Indian NOCs and private sector are financially strong and would be willing to pledge these volumes in the next 10 years if the prospective of Indian basins is to be as proven as in the Krishna-Godavari basin or Mumbai High, and if availability of ‘Big Oil’ windfall profits continue. Additional risk capital for the sector has also been offered by some construction, oilfield service, shipping, plastic manufacturing, steel and fire protection companies in India through NELP-VI bids.As the petroleum sector knows, the challenge is not availability of hydrocarbon resources but efficient development of those resources with minimum impact on the environment.
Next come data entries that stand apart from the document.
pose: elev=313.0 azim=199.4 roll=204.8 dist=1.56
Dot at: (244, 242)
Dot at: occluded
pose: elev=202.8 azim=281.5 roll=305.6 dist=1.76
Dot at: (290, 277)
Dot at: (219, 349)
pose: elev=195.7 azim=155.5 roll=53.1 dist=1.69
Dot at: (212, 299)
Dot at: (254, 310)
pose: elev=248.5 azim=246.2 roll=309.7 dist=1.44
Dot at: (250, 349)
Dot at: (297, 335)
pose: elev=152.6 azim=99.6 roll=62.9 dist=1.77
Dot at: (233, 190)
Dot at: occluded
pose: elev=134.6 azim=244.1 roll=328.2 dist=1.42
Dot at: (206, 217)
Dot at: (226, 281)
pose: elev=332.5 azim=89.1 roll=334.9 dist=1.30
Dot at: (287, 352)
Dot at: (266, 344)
The solution lies only in technological development. Therefore, despite availability of domestic capital, we will continue to need to partner with major oil companies or technology-strong global NOCs. Today, more and more companies are able to conduct their exploration and production far and wide.

As a result, they are competing fiercely for the best acreage. There exists an open market for exploration rights, which is good and bad news for countries like ours. The good news is that they can drive a harder bargain with oil companies over access to acreage. The bad news is that, all things considered, too hard a bargain will drive the companies away, to other countries. At end of NELP VI there is alreasons for the MOP&NG to feel satisfied for getting such a huge commitment for investment.